Written task: Reproduce the passage on environment lighting with prefiltered cubemaps word for word, from its first sentence to its last.

Passage shown:
Environment map lighting via prefiltered cubemaps is very popular in realtime CG.

The basics are well known:

  1. Generate a cubemap of your environment radiance (a probe, even offline or in realtime).
  2. Blur it with a cosine hemisphere kernel for diffuse lighting (irradiance) and with a number of phong lobes of varying exponent for specular. The various convolutions for phong are stored in the mip chain of the cubemap, with rougher exponents placed in the coarser mips.
  3. At runtime we fetch the diffuse cube using the surface normal and the specular cube using the reflection vector, forcing the latter fetch to happen at a mip corresponding to the material roughness.
Many engines stop at that, but a few extensions emerged (somewhat) recently:
Especially the last extension allowed a huge leap in quality and applicability, it's so nifty it's worth explaining a second.

The problem with Cook-Torrance BRDFs is that they depend from three functions: a distribution function that depends on N.H, a shadowing function that depends on N.H, N.L and N.V and the Fresnel function that depends on N.V.

Dataset extract:
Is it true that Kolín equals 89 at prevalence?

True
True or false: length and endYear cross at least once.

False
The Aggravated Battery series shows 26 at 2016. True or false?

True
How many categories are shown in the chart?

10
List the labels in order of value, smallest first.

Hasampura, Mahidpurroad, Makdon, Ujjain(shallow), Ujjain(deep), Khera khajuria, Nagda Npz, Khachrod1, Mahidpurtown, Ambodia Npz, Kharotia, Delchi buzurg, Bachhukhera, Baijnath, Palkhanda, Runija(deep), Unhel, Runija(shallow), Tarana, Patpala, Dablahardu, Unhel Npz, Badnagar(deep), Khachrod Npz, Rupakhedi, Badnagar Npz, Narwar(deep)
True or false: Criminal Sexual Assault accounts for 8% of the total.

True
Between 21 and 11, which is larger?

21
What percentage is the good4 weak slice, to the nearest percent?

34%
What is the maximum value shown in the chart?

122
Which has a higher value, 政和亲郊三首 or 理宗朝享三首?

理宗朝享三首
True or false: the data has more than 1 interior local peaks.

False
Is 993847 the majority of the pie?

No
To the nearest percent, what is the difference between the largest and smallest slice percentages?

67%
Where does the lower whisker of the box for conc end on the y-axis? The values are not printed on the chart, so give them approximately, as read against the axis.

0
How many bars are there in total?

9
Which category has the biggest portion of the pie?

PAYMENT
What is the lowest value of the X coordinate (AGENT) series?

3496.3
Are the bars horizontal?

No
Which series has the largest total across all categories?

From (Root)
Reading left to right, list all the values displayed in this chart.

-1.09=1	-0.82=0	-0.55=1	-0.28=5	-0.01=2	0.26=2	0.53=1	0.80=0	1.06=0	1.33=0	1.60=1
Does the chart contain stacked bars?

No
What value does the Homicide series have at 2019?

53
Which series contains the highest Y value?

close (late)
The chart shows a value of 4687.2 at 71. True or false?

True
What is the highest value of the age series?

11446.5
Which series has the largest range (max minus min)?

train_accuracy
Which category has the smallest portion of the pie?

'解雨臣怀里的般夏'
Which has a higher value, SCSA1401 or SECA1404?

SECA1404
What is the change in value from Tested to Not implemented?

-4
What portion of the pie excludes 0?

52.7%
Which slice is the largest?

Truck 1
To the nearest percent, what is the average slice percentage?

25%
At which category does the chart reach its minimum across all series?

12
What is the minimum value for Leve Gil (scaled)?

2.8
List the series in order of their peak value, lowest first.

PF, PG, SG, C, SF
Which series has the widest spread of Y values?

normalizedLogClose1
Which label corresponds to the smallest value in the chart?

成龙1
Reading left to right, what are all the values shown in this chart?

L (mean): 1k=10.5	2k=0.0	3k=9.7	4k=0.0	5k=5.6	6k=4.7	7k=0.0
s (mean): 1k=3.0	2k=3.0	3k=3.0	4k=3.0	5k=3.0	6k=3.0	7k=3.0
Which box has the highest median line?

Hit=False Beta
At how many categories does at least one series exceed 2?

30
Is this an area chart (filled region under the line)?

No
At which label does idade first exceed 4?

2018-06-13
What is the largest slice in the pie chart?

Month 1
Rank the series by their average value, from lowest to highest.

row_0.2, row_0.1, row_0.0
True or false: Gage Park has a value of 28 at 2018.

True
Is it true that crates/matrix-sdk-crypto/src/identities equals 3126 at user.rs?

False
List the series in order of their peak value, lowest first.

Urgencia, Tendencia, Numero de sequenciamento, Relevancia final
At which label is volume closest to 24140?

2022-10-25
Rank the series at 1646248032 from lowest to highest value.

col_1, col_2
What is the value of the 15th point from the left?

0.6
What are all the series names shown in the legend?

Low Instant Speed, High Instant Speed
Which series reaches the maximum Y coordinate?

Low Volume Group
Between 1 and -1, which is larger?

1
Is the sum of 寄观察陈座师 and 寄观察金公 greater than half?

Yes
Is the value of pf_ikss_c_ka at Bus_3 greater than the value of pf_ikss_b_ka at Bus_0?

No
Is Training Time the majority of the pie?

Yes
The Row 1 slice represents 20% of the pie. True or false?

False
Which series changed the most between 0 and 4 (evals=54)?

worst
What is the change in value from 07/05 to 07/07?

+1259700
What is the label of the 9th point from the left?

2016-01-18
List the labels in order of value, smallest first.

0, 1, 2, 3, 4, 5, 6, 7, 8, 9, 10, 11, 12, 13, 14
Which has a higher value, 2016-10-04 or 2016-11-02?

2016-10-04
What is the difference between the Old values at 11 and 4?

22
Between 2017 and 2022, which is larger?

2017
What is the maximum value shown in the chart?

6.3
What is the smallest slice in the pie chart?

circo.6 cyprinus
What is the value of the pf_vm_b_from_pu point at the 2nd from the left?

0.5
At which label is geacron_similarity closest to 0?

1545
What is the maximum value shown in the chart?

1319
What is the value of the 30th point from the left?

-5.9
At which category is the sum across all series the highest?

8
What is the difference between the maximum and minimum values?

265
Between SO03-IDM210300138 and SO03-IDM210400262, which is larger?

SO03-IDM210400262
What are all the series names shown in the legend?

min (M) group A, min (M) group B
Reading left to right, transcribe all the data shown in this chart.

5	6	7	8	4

Answer below:
Environment map lighting via prefiltered cubemaps is very popular in realtime CG.

The basics are well known:

  1. Generate a cubemap of your environment radiance (a probe, even offline or in realtime).
  2. Blur it with a cosine hemisphere kernel for diffuse lighting (irradiance) and with a number of phong lobes of varying exponent for specular. The various convolutions for phong are stored in the mip chain of the cubemap, with rougher exponents placed in the coarser mips.
  3. At runtime we fetch the diffuse cube using the surface normal and the specular cube using the reflection vector, forcing the latter fetch to happen at a mip corresponding to the material roughness.
Many engines stop at that, but a few extensions emerged (somewhat) recently:
Especially the last extension allowed a huge leap in quality and applicability, it's so nifty it's worth explaining a second.

The problem with Cook-Torrance BRDFs is that they depend from three functions: a distribution function that depends on N.H, a shadowing function that depends on N.H, N.L and N.V and the Fresnel function that depends on N.V.